I was sad to hear of the death last week of the poet P.J.Kavanagh. I met Patrick once briefly at a poetry gathering when he read out one of my poems. I was hoping to see him afterwards to tell him how much I liked many of his own poems, but he had disappeared outside to catch up with the cricket on the radio and I thought he wouldn’t thank me for interrupting a Test Match at a possibly critical moment just to witter about poetry. So in lieu of that missed opportunity here is one of his that I would surely have cited, a poem of grief and epiphany, disarming in its vulnerable sincerity.
Beyond Decoration
Stalled, in the middle of a rented room,
The couple who own it quarrelling in the yard
Outside, about which shade of Snowcem
They should use. (From the bed I’d heard
Her say she liked me in my dressing-gown
And heard her husband’s grunt of irritation.

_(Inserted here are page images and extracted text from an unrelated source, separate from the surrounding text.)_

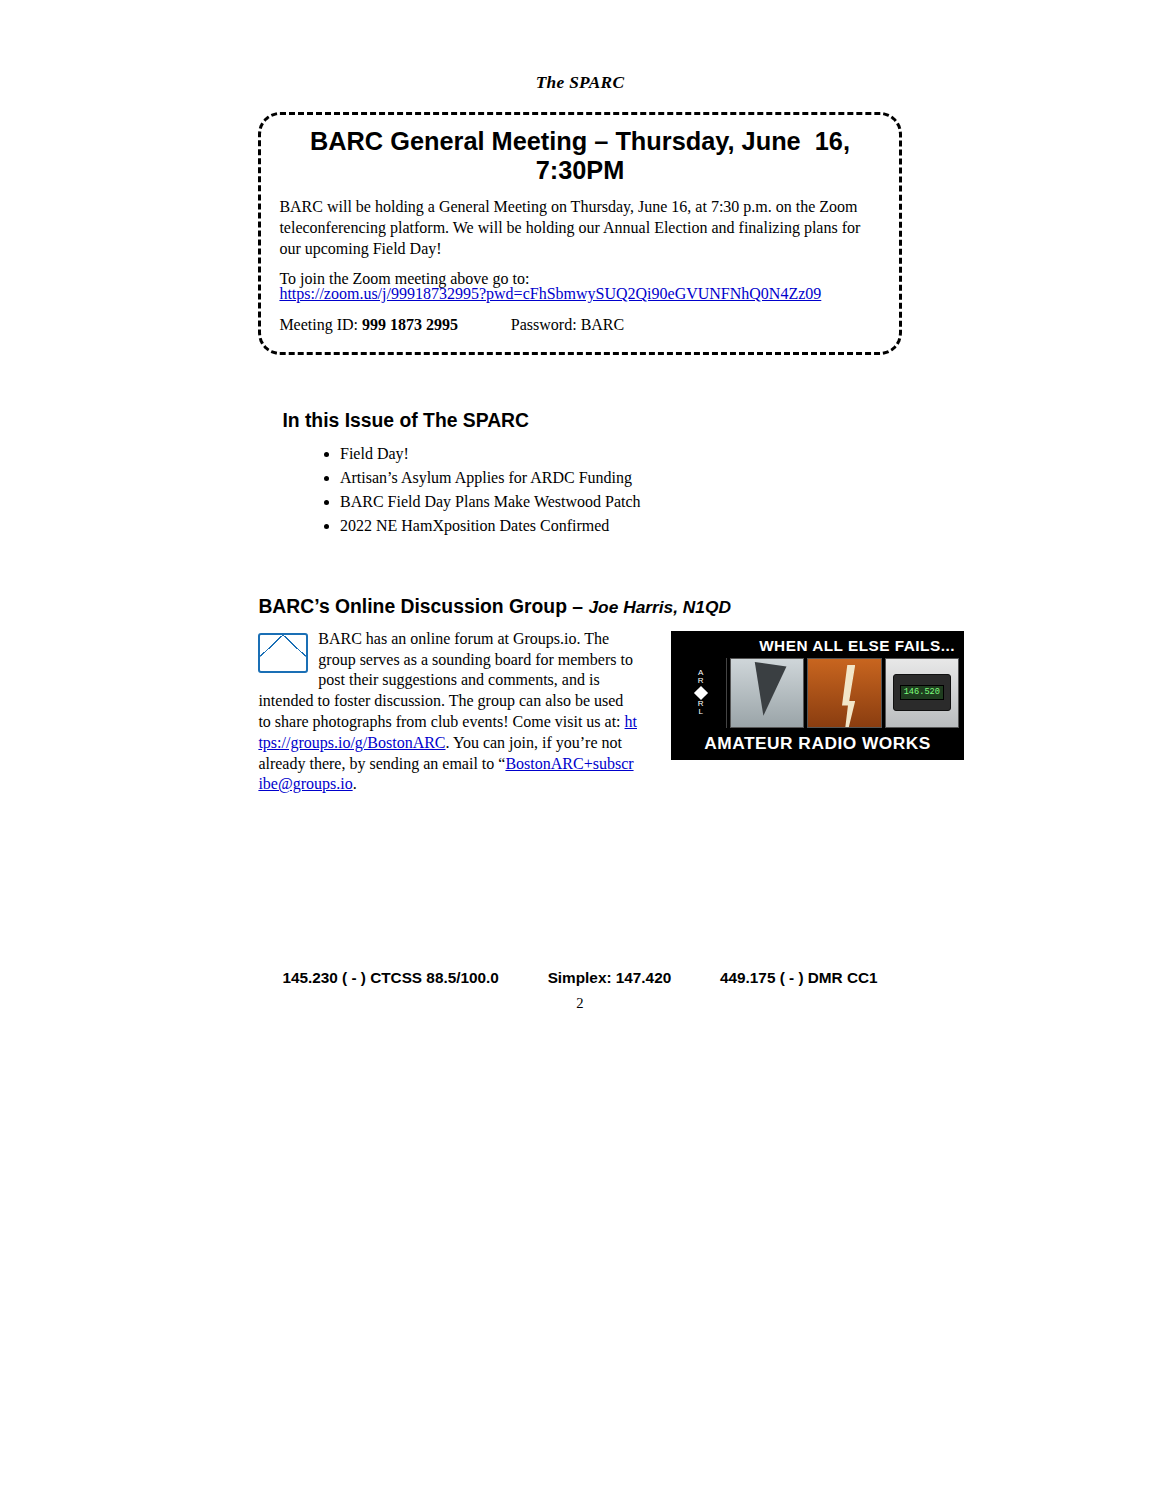The SPARC
BARC General Meeting – Thursday, June 16, 7:30PM
BARC will be holding a General Meeting on Thursday, June 16, at 7:30 p.m. on the Zoom teleconferencing platform. We will be holding our Annual Election and finalizing plans for our upcoming Field Day!
To join the Zoom meeting above go to:
https://zoom.us/j/99918732995?pwd=cFhSbmwySUQ2Qi90eGVUNFNhQ0N4Zz09
Meeting ID: 999 1873 2995 Password: BARC
In this Issue of The SPARC
Field Day!
Artisan’s Asylum Applies for ARDC Funding
BARC Field Day Plans Make Westwood Patch
2022 NE HamXposition Dates Confirmed
BARC’s Online Discussion Group – Joe Harris, N1QD
BARC has an online forum at Groups.io. The group serves as a sounding board for members to post their suggestions and comments, and is intended to foster discussion. The group can also be used to share photographs from club events! Come visit us at: https://groups.io/g/BostonARC. You can join, if you’re not already there, by sending an email to “BostonARC+subscribe@groups.io.
WHEN ALL ELSE FAILS...
A R
R L
146.520
AMATEUR RADIO WORKS
145.230 ( - ) CTCSS 88.5/100.0 Simplex: 147.420 449.175 ( - ) DMR CC1
2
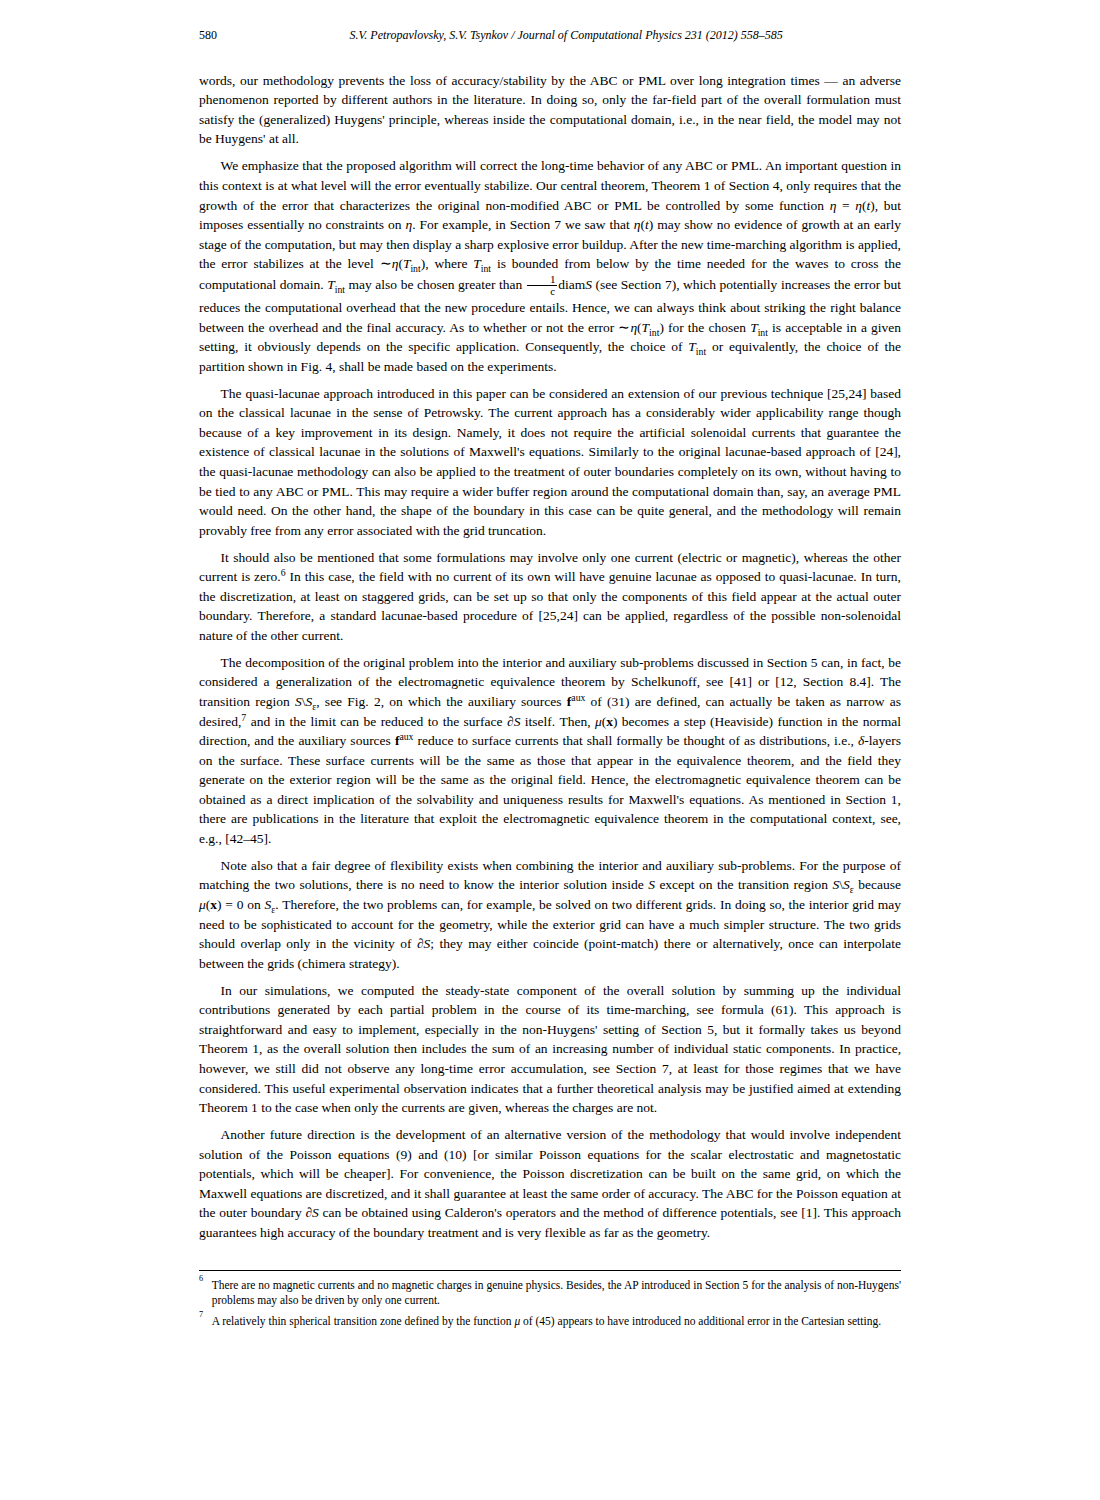580 S.V. Petropavlovsky, S.V. Tsynkov / Journal of Computational Physics 231 (2012) 558–585
words, our methodology prevents the loss of accuracy/stability by the ABC or PML over long integration times — an adverse phenomenon reported by different authors in the literature. In doing so, only the far-field part of the overall formulation must satisfy the (generalized) Huygens' principle, whereas inside the computational domain, i.e., in the near field, the model may not be Huygens' at all.
We emphasize that the proposed algorithm will correct the long-time behavior of any ABC or PML. An important question in this context is at what level will the error eventually stabilize. Our central theorem, Theorem 1 of Section 4, only requires that the growth of the error that characterizes the original non-modified ABC or PML be controlled by some function η = η(t), but imposes essentially no constraints on η. For example, in Section 7 we saw that η(t) may show no evidence of growth at an early stage of the computation, but may then display a sharp explosive error buildup. After the new time-marching algorithm is applied, the error stabilizes at the level ∼η(Tint), where Tint is bounded from below by the time needed for the waves to cross the computational domain. Tint may also be chosen greater than 1 cdiamS (see Section 7), which potentially increases the error but reduces the computational overhead that the new procedure entails. Hence, we can always think about striking the right balance between the overhead and the final accuracy. As to whether or not the error ∼η(Tint) for the chosen Tint is acceptable in a given setting, it obviously depends on the specific application. Consequently, the choice of Tint or equivalently, the choice of the partition shown in Fig. 4, shall be made based on the experiments.
The quasi-lacunae approach introduced in this paper can be considered an extension of our previous technique [25,24] based on the classical lacunae in the sense of Petrowsky. The current approach has a considerably wider applicability range though because of a key improvement in its design. Namely, it does not require the artificial solenoidal currents that guarantee the existence of classical lacunae in the solutions of Maxwell's equations. Similarly to the original lacunae-based approach of [24], the quasi-lacunae methodology can also be applied to the treatment of outer boundaries completely on its own, without having to be tied to any ABC or PML. This may require a wider buffer region around the computational domain than, say, an average PML would need. On the other hand, the shape of the boundary in this case can be quite general, and the methodology will remain provably free from any error associated with the grid truncation.
It should also be mentioned that some formulations may involve only one current (electric or magnetic), whereas the other current is zero.6 In this case, the field with no current of its own will have genuine lacunae as opposed to quasi-lacunae. In turn, the discretization, at least on staggered grids, can be set up so that only the components of this field appear at the actual outer boundary. Therefore, a standard lacunae-based procedure of [25,24] can be applied, regardless of the possible non-solenoidal nature of the other current.
The decomposition of the original problem into the interior and auxiliary sub-problems discussed in Section 5 can, in fact, be considered a generalization of the electromagnetic equivalence theorem by Schelkunoff, see [41] or [12, Section 8.4]. The transition region S\Sε, see Fig. 2, on which the auxiliary sources faux of (31) are defined, can actually be taken as narrow as desired,7 and in the limit can be reduced to the surface ∂S itself. Then, μ(x) becomes a step (Heaviside) function in the normal direction, and the auxiliary sources faux reduce to surface currents that shall formally be thought of as distributions, i.e., δ-layers on the surface. These surface currents will be the same as those that appear in the equivalence theorem, and the field they generate on the exterior region will be the same as the original field. Hence, the electromagnetic equivalence theorem can be obtained as a direct implication of the solvability and uniqueness results for Maxwell's equations. As mentioned in Section 1, there are publications in the literature that exploit the electromagnetic equivalence theorem in the computational context, see, e.g., [42–45].
Note also that a fair degree of flexibility exists when combining the interior and auxiliary sub-problems. For the purpose of matching the two solutions, there is no need to know the interior solution inside S except on the transition region S\Sε because μ(x) = 0 on Sε. Therefore, the two problems can, for example, be solved on two different grids. In doing so, the interior grid may need to be sophisticated to account for the geometry, while the exterior grid can have a much simpler structure. The two grids should overlap only in the vicinity of ∂S; they may either coincide (point-match) there or alternatively, once can interpolate between the grids (chimera strategy).
In our simulations, we computed the steady-state component of the overall solution by summing up the individual contributions generated by each partial problem in the course of its time-marching, see formula (61). This approach is straightforward and easy to implement, especially in the non-Huygens' setting of Section 5, but it formally takes us beyond Theorem 1, as the overall solution then includes the sum of an increasing number of individual static components. In practice, however, we still did not observe any long-time error accumulation, see Section 7, at least for those regimes that we have considered. This useful experimental observation indicates that a further theoretical analysis may be justified aimed at extending Theorem 1 to the case when only the currents are given, whereas the charges are not.
Another future direction is the development of an alternative version of the methodology that would involve independent solution of the Poisson equations (9) and (10) [or similar Poisson equations for the scalar electrostatic and magnetostatic potentials, which will be cheaper]. For convenience, the Poisson discretization can be built on the same grid, on which the Maxwell equations are discretized, and it shall guarantee at least the same order of accuracy. The ABC for the Poisson equation at the outer boundary ∂S can be obtained using Calderon's operators and the method of difference potentials, see [1]. This approach guarantees high accuracy of the boundary treatment and is very flexible as far as the geometry.
6 There are no magnetic currents and no magnetic charges in genuine physics. Besides, the AP introduced in Section 5 for the analysis of non-Huygens' problems may also be driven by only one current.
7 A relatively thin spherical transition zone defined by the function μ of (45) appears to have introduced no additional error in the Cartesian setting.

Some ladies like sad men who are alone.)
But I am stalled, and sad is not the word.
Go out I cannot, nor can I stay in.
Becalmed mid-carpet, breathless, on the road
To nowhere and the road has petered out.
This was twenty years ago, and bad as that.
I must have moved at last, for I knelt down,
Which I had not before, nor thought I should.
It would not be exact to say I prayed;
What for? The one I wanted there was dead.
All I could do was kneel and so I did.
At once I entered dark so vast and warm
I wondered it could fit inside the room
When I looked round. The road I had to walk down
Was still there. From that moment it was mean
Beyond my strength to doubt what I had seen:
A heat at the heart of dark, so plainly shown,
A bowl, of two cupped hands, in which a pain
That filled a room could be engulfed and drown
And yet, for truth is in the bowl, remain…
Today I thought it time to write this down
Beyond decoration, humble, in plain rhyme,
As clear as I could, and as truthful, which I have done.